[Rendered page images]
════════════════════

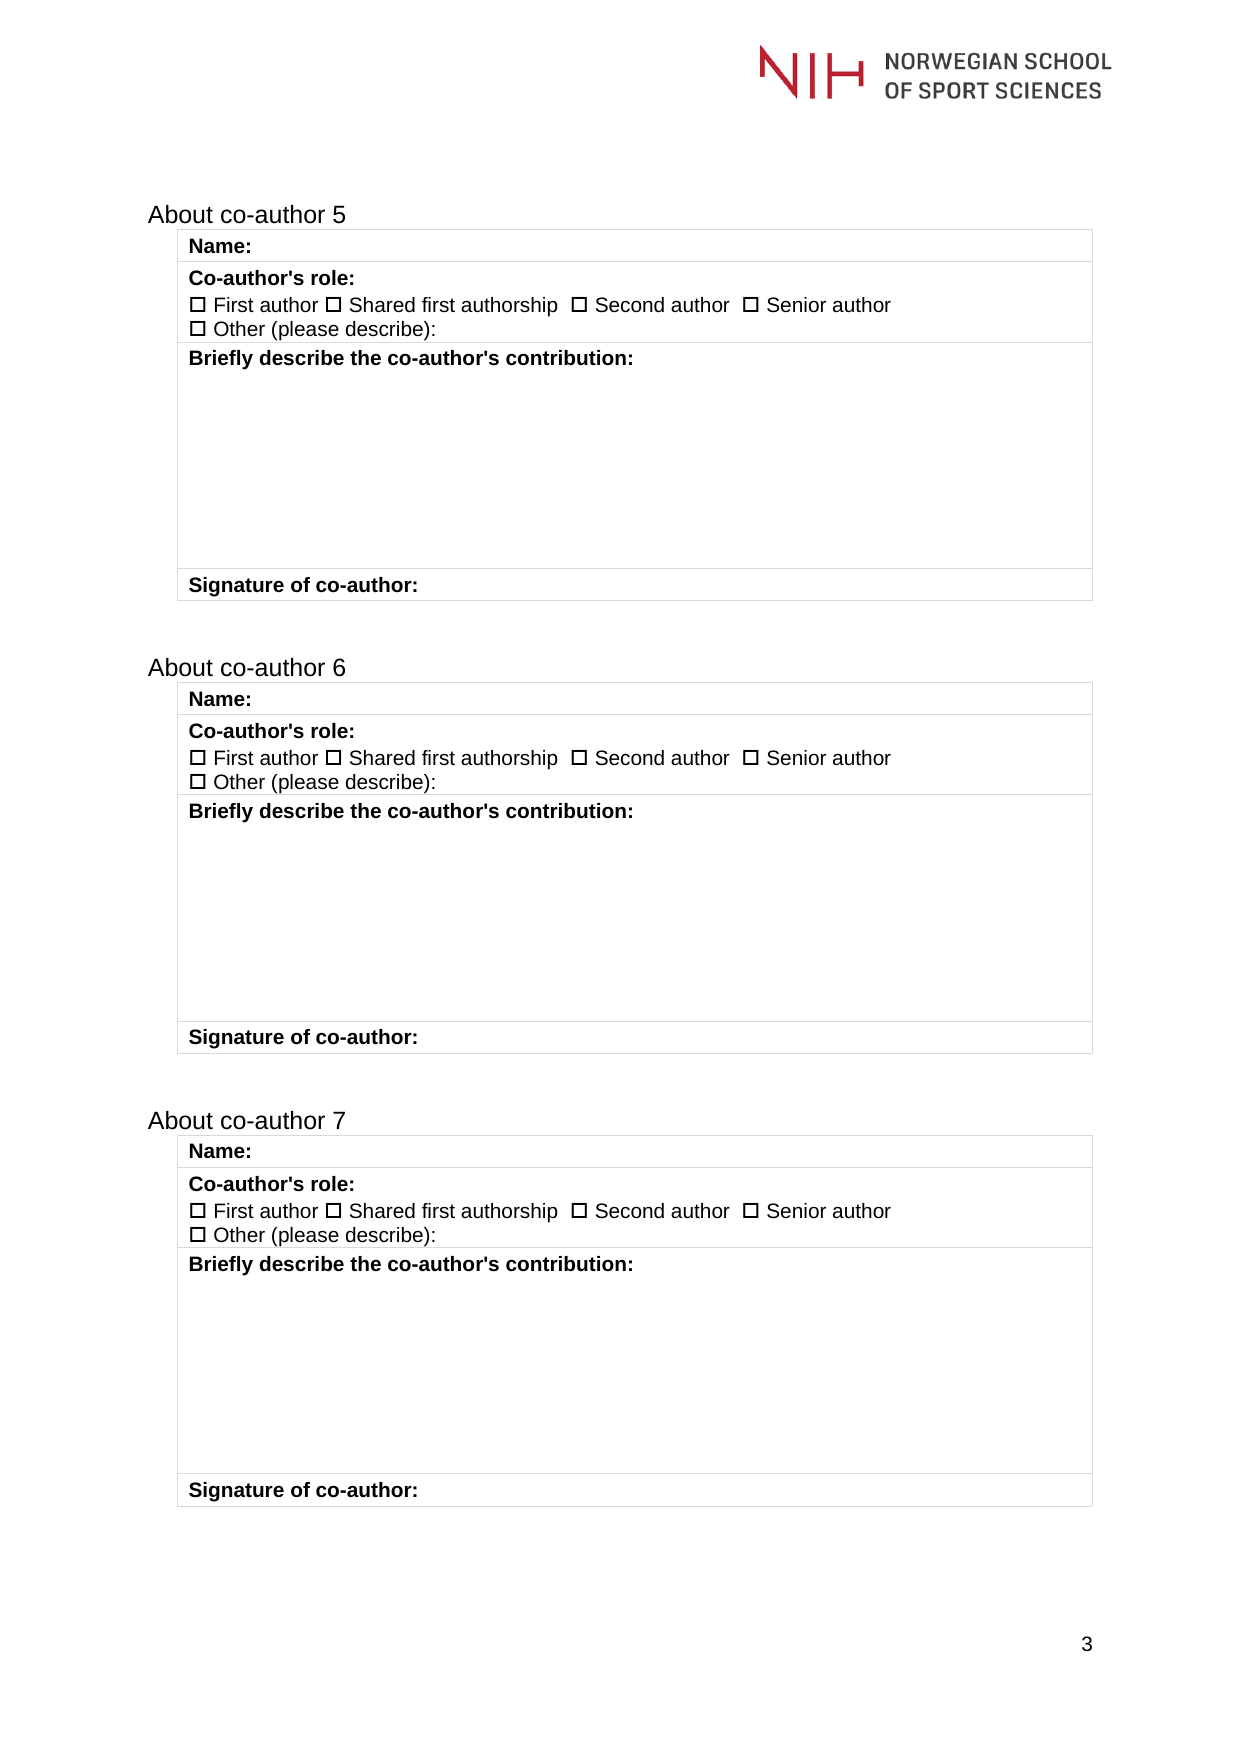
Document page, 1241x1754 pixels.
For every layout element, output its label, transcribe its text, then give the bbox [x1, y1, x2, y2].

table_header Name: [178, 1136, 1092, 1167]
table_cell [178, 343, 1092, 568]
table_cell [178, 262, 1092, 341]
subtitle About co-author 5 [148, 200, 1093, 229]
table_cell Briefly describe the co-author's contribution: [178, 795, 1092, 1021]
table_header Name: [178, 230, 1092, 261]
subtitle About co-author 7 [148, 1106, 1093, 1134]
table_cell Co-author's role: First author Shared first authorship Second author Senior author Other (please describe): [178, 715, 1092, 794]
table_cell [178, 1248, 1092, 1473]
picture [760, 45, 1112, 99]
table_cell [178, 1168, 1092, 1247]
subtitle About co-author 6 [148, 653, 1093, 682]
table_header Name: [178, 683, 1092, 714]
table_cell Signature of co-author: [178, 1474, 1092, 1506]
table_cell Signature of co-author: [178, 1022, 1092, 1053]
table_cell Signature of co-author: [178, 569, 1092, 600]
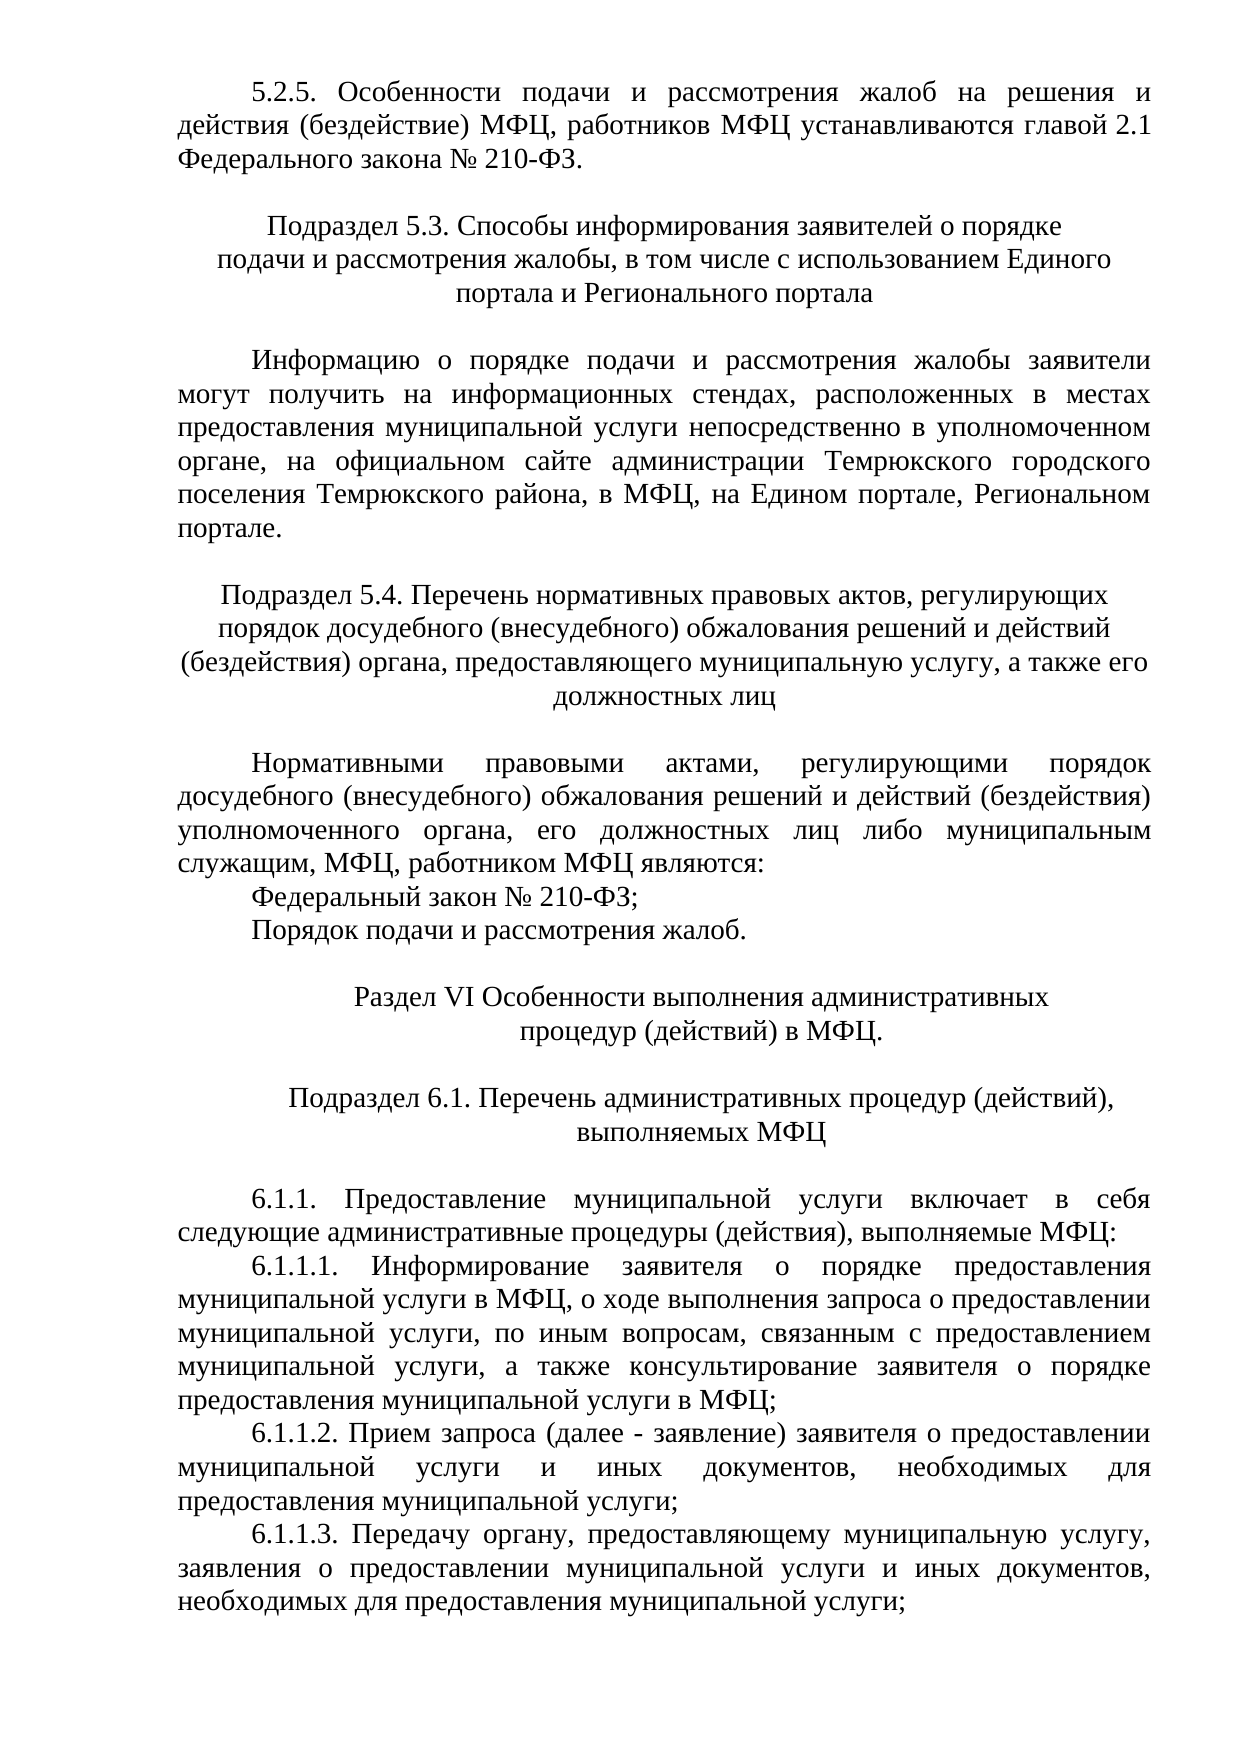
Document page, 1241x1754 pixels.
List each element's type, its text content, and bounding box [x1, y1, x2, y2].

text 6.1.1.1. Информирование заявителя о порядке предоставления муниципальной услуги в МФЦ, о ходе выполнения запроса о предоставлении муниципальной услуги, по иным вопросам, связанным с предоставлением муниципальной услуги, а также консультирование заявителя о порядке предоставления муниципальной услуги в МФЦ; [177, 1248, 1152, 1416]
text 5.2.5. Особенности подачи и рассмотрения жалоб на решения и действия (бездействие) МФЦ, работников МФЦ устанавливаются главой 2.1 Федерального закона № 210-ФЗ. [177, 74, 1152, 174]
text 6.1.1. Предоставление муниципальной услуги включает в себя следующие административные процедуры (действия), выполняемые МФЦ: [177, 1181, 1152, 1248]
text Подраздел 5.4. Перечень нормативных правовых актов, регулирующих порядок досудебного (внесудебного) обжалования решений и действий (бездействия) органа, предоставляющего муниципальную услугу, а также его должностных лиц [177, 577, 1152, 711]
text Нормативными правовыми актами, регулирующими порядок досудебного (внесудебного) обжалования решений и действий (бездействия) уполномоченного органа, его должностных лиц либо муниципальным служащим, МФЦ, работником МФЦ являются: [177, 745, 1152, 879]
text 6.1.1.2. Прием запроса (далее - заявление) заявителя о предоставлении муниципальной услуги и иных документов, необходимых для предоставления муниципальной услуги; [177, 1416, 1152, 1516]
text Раздел VI Особенности выполнения административных [177, 979, 1152, 1013]
text процедур (действий) в МФЦ. [177, 1013, 1152, 1047]
text Порядок подачи и рассмотрения жалоб. [177, 912, 1152, 946]
text выполняемых МФЦ [177, 1114, 1152, 1147]
text 6.1.1.3. Передачу органу, предоставляющему муниципальную услугу, заявления о предоставлении муниципальной услуги и иных документов, необходимых для предоставления муниципальной услуги; [177, 1516, 1152, 1617]
text Информацию о порядке подачи и рассмотрения жалобы заявители могут получить на информационных стендах, расположенных в местах предоставления муниципальной услуги непосредственно в уполномоченном органе, на официальном сайте администрации Темрюкского городского поселения Темрюкского района, в МФЦ, на Едином портале, Региональном портале. [177, 342, 1152, 543]
text Подраздел 5.3. Способы информирования заявителей о порядке [177, 208, 1152, 242]
text Федеральный закон № 210-ФЗ; [177, 879, 1152, 912]
text подачи и рассмотрения жалобы, в том числе с использованием Единого портала и Регионального портала [177, 242, 1152, 309]
text Подраздел 6.1. Перечень административных процедур (действий), [177, 1080, 1152, 1114]
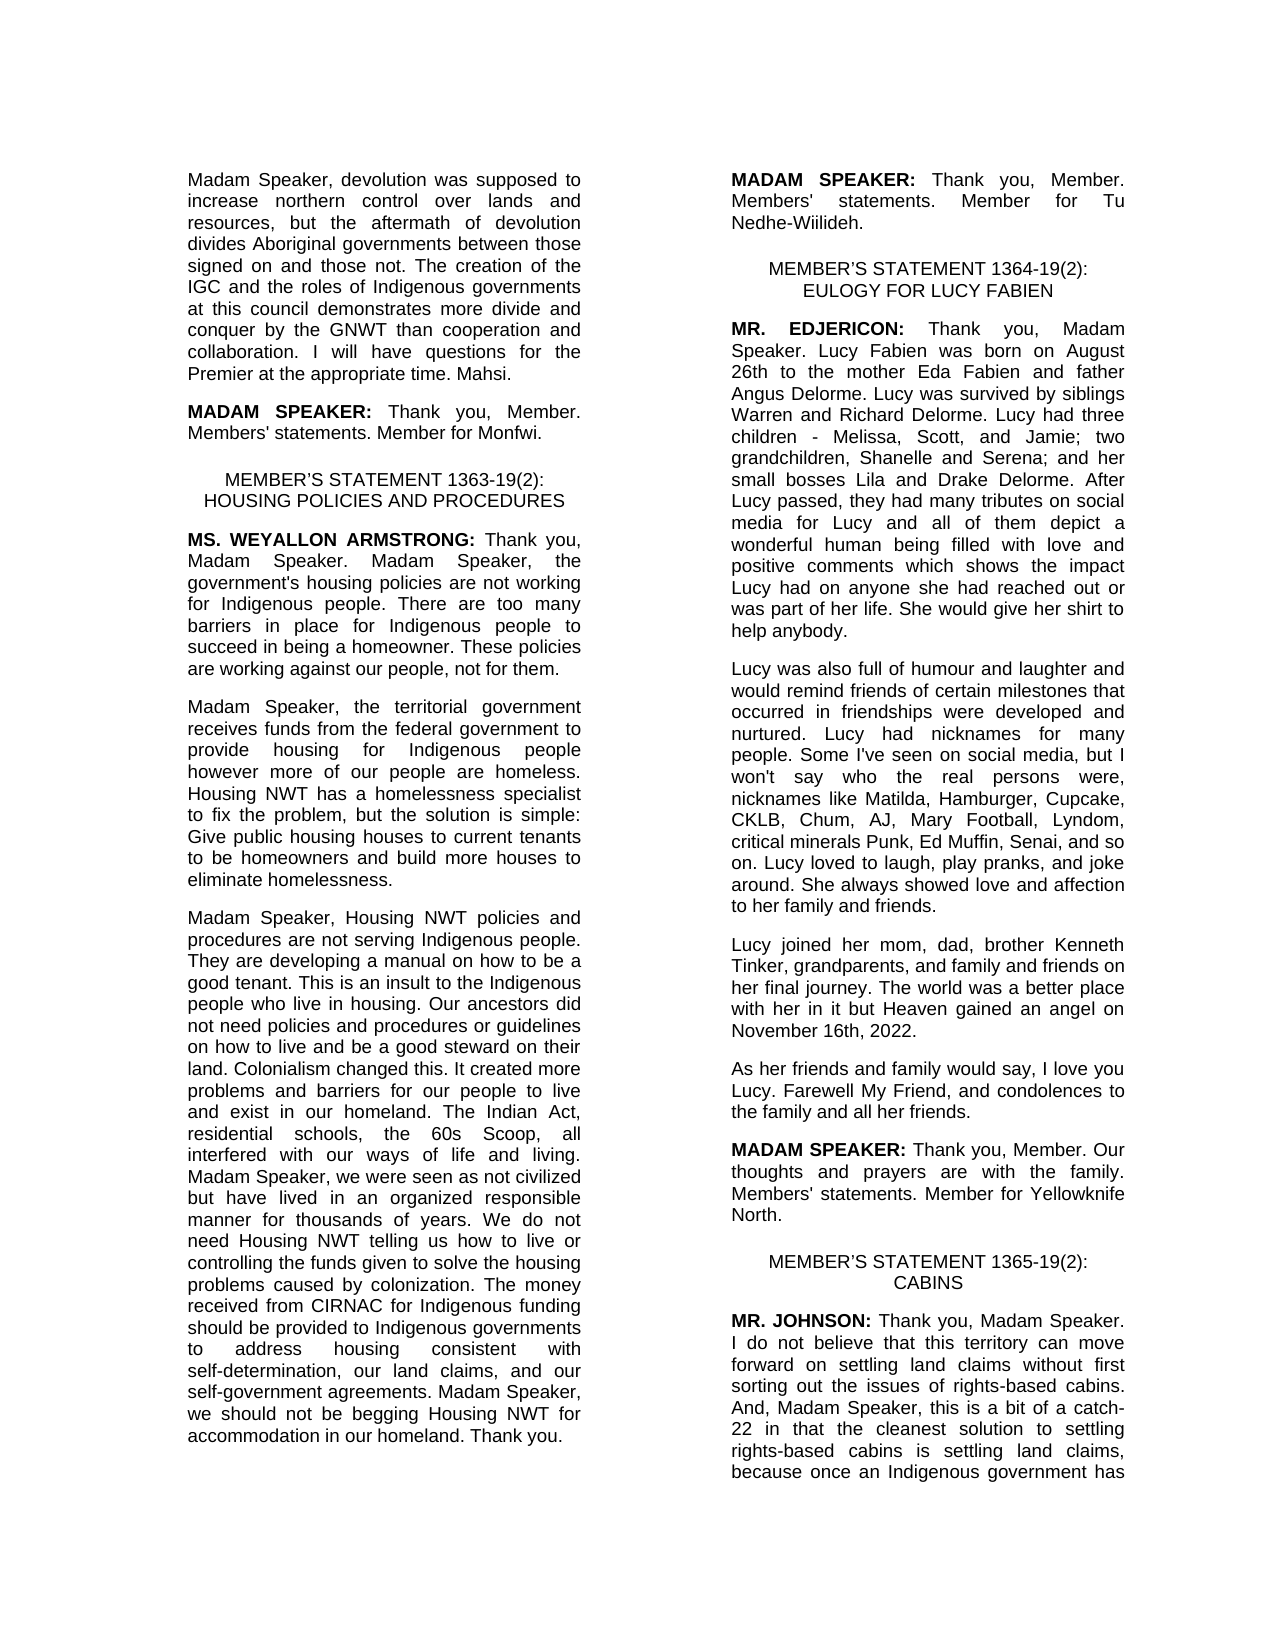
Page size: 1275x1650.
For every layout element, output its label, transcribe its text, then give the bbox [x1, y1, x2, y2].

════════════════════

**Work item**
Write out the records once more, exactly as they stand, with no images.

**Result**
Document page, 1241x1754 pixels.
For every layout element, output its label, transcribe its text, then give the bbox [x1, y1, x2, y2].

table_header Name: [178, 1136, 1092, 1167]
table_cell [178, 343, 1092, 568]
table_cell [178, 262, 1092, 341]
subtitle About co-author 5 [148, 200, 1093, 229]
table_cell Briefly describe the co-author's contribution: [178, 795, 1092, 1021]
table_header Name: [178, 230, 1092, 261]
subtitle About co-author 7 [148, 1106, 1093, 1134]
table_cell Co-author's role: First author Shared first authorship Second author Senior author Other (please describe): [178, 715, 1092, 794]
table_cell [178, 1248, 1092, 1473]
picture [760, 45, 1112, 99]
table_cell [178, 1168, 1092, 1247]
subtitle About co-author 6 [148, 653, 1093, 682]
table_header Name: [178, 683, 1092, 714]
table_cell Signature of co-author: [178, 1474, 1092, 1506]
table_cell Signature of co-author: [178, 1022, 1092, 1053]
table_cell Signature of co-author: [178, 569, 1092, 600]
Document page, 1241x1754 pixels.
List each element's type, its text content, and bounding box [x1, y1, x2, y2].

text 6.1.1.1. Информирование заявителя о порядке предоставления муниципальной услуги в МФЦ, о ходе выполнения запроса о предоставлении муниципальной услуги, по иным вопросам, связанным с предоставлением муниципальной услуги, а также консультирование заявителя о порядке предоставления муниципальной услуги в МФЦ; [177, 1248, 1152, 1416]
text 5.2.5. Особенности подачи и рассмотрения жалоб на решения и действия (бездействие) МФЦ, работников МФЦ устанавливаются главой 2.1 Федерального закона № 210-ФЗ. [177, 74, 1152, 174]
text 6.1.1. Предоставление муниципальной услуги включает в себя следующие административные процедуры (действия), выполняемые МФЦ: [177, 1181, 1152, 1248]
text Подраздел 5.4. Перечень нормативных правовых актов, регулирующих порядок досудебного (внесудебного) обжалования решений и действий (бездействия) органа, предоставляющего муниципальную услугу, а также его должностных лиц [177, 577, 1152, 711]
text Нормативными правовыми актами, регулирующими порядок досудебного (внесудебного) обжалования решений и действий (бездействия) уполномоченного органа, его должностных лиц либо муниципальным служащим, МФЦ, работником МФЦ являются: [177, 745, 1152, 879]
text 6.1.1.2. Прием запроса (далее - заявление) заявителя о предоставлении муниципальной услуги и иных документов, необходимых для предоставления муниципальной услуги; [177, 1416, 1152, 1516]
text Раздел VI Особенности выполнения административных [177, 979, 1152, 1013]
text процедур (действий) в МФЦ. [177, 1013, 1152, 1047]
text Порядок подачи и рассмотрения жалоб. [177, 912, 1152, 946]
text выполняемых МФЦ [177, 1114, 1152, 1147]
text 6.1.1.3. Передачу органу, предоставляющему муниципальную услугу, заявления о предоставлении муниципальной услуги и иных документов, необходимых для предоставления муниципальной услуги; [177, 1516, 1152, 1617]
text Информацию о порядке подачи и рассмотрения жалобы заявители могут получить на информационных стендах, расположенных в местах предоставления муниципальной услуги непосредственно в уполномоченном органе, на официальном сайте администрации Темрюкского городского поселения Темрюкского района, в МФЦ, на Едином портале, Региональном портале. [177, 342, 1152, 543]
text Подраздел 5.3. Способы информирования заявителей о порядке [177, 208, 1152, 242]
text Федеральный закон № 210-ФЗ; [177, 879, 1152, 912]
text подачи и рассмотрения жалобы, в том числе с использованием Единого портала и Регионального портала [177, 242, 1152, 309]
text Подраздел 6.1. Перечень административных процедур (действий), [177, 1080, 1152, 1114]
Page size: 1275x1650.
For every layout element, output its label, transcribe its text, then give the bbox [x1, y1, x2, y2].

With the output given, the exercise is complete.